Comme le note Cooren (2013), rendre une position ou une action intelligible, résumable, observable ou rapportable, c’est justement exprimer ou traduire ce qui la rend possible, ce qui revient toujours à expliquer ce qui l’autorise, la justifie ou l’explique. Autrement dit, il s’agit, pour une autre prochaine première fois, de mettre en scène ce qui anime ou auteurise l’acteur social et son action. L'accountability d’une réalité sociale, sous-tend donc qu’elle soit donc à la fois réflexive et rationnelle (Quéré, 1984). Réflexive, parce que c’est dans sa mise en acte qu’elle se définit et rationnelle, parce que cette mise en acte suppose des raisons qui sont elles-mêmes autant de sources d’autorité et d’auteurité les rendant intelligibles et accountable.

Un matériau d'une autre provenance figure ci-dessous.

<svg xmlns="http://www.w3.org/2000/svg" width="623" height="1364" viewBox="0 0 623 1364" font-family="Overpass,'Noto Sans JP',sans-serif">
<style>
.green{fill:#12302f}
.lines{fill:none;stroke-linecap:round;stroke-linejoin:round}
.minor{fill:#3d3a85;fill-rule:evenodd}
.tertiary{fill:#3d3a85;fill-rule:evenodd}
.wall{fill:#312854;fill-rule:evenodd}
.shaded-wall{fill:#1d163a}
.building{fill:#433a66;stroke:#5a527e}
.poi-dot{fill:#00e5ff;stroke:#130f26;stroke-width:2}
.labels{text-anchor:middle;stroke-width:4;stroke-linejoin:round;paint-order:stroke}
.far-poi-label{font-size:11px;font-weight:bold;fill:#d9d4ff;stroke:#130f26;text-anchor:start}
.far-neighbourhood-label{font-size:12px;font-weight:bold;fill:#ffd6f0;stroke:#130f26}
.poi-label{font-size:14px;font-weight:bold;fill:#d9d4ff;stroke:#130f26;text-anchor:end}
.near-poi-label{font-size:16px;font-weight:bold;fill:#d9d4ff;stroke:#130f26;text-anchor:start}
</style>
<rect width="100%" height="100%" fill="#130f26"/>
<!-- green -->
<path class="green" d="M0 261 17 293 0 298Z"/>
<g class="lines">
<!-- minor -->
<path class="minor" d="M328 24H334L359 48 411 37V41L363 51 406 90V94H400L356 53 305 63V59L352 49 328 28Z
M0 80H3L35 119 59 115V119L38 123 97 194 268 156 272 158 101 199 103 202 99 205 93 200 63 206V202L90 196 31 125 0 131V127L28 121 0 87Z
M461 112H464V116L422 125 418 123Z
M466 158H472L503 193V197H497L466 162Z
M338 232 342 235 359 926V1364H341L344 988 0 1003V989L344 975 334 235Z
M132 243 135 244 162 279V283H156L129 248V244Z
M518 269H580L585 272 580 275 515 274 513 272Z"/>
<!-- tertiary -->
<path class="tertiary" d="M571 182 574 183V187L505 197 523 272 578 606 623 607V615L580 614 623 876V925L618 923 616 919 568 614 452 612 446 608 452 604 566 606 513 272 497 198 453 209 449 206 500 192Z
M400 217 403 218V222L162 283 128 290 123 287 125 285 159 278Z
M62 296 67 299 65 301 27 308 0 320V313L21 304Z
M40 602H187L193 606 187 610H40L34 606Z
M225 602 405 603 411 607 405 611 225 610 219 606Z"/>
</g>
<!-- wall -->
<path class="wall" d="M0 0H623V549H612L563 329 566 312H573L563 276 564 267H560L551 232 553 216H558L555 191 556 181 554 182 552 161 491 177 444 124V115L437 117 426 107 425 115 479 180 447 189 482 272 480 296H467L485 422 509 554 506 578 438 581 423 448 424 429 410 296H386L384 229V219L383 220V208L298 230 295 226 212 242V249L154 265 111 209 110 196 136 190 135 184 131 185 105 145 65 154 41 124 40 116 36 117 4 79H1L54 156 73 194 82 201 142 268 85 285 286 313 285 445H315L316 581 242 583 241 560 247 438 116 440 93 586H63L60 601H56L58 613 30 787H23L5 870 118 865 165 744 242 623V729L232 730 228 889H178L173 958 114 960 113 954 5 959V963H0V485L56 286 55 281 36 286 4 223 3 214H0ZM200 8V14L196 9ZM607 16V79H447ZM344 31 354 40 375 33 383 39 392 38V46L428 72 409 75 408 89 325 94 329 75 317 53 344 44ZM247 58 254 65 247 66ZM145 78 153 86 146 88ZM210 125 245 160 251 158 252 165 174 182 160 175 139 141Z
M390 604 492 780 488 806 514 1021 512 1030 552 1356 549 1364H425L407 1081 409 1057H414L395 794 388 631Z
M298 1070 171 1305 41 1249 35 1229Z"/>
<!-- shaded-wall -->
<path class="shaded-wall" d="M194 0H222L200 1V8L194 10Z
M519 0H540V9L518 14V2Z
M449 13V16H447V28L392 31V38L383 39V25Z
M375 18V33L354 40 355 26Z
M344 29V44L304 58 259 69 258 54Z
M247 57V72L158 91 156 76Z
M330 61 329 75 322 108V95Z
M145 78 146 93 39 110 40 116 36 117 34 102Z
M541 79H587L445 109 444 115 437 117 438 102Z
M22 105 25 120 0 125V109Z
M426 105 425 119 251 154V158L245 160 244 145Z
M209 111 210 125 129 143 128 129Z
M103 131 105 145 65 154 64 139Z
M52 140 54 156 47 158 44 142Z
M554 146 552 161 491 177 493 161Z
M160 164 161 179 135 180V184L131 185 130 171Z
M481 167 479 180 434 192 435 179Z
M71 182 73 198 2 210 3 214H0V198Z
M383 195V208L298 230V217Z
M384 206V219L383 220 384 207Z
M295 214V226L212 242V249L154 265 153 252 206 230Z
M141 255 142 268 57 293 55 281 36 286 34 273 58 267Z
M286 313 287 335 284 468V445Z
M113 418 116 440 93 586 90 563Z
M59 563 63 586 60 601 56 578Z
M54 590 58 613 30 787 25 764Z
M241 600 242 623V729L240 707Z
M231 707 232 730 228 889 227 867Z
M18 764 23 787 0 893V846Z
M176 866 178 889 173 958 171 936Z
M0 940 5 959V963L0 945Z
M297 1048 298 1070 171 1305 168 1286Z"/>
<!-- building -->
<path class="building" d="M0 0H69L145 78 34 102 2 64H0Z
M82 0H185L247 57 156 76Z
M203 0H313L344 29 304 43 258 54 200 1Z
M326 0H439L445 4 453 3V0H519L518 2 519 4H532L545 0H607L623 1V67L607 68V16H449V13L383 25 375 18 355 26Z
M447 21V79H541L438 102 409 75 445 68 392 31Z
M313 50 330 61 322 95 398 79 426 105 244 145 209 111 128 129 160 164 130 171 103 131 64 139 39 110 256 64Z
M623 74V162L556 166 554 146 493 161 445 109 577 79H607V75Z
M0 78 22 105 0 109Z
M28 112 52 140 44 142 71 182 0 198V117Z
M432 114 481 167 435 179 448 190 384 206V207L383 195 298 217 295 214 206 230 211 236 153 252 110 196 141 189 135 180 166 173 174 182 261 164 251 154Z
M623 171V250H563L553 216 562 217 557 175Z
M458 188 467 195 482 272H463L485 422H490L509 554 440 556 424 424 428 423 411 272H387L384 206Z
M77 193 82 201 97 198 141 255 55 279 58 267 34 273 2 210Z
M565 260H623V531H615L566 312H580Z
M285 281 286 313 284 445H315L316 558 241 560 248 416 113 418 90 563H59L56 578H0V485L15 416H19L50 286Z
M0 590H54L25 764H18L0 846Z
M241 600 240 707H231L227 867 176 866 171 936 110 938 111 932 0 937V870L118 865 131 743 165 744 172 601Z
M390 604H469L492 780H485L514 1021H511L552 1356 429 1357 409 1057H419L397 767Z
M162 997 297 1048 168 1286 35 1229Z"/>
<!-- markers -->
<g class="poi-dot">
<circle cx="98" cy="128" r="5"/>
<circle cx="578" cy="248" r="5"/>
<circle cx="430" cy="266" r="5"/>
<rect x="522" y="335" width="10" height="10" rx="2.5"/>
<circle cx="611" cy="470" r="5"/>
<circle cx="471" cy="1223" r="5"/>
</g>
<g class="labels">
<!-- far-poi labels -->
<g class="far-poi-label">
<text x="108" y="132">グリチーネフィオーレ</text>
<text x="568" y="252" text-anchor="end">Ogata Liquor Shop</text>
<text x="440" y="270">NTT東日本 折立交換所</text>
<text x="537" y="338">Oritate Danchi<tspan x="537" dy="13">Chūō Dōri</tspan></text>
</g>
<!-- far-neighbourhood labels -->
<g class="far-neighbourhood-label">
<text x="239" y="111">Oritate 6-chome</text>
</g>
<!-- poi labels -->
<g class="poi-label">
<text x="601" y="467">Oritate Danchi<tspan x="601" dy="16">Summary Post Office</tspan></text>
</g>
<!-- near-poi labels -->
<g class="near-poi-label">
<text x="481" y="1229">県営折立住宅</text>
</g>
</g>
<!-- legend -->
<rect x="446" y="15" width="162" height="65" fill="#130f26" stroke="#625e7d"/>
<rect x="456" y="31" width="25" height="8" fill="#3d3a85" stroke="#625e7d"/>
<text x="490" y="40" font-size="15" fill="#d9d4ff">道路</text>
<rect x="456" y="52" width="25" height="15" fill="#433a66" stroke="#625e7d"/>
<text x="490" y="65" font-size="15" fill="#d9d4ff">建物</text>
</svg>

Ce faisant, l’analyse de conversation nous semble particulièrement intéressante, dans la mesure où elle nous permet de rendre compte des processus de négociations et des interactions, qui s'établissent continuellement entre les femmes politiques, les autres femmes et les différents acteurs de leur environnement. En fait, la mobilisation de cette perspective nous permettra de mieux comprendre comment les femmes politiques arrivent à affirmer leur autorité dans le quotidien de leurs actions et conversations politiques, non seulement pour l’affirmation de soi sur le plan social, mais aussi et peut- être surtout pour la lutte contre toutes les formes de violence et de discrimination à l’endroit des femmes.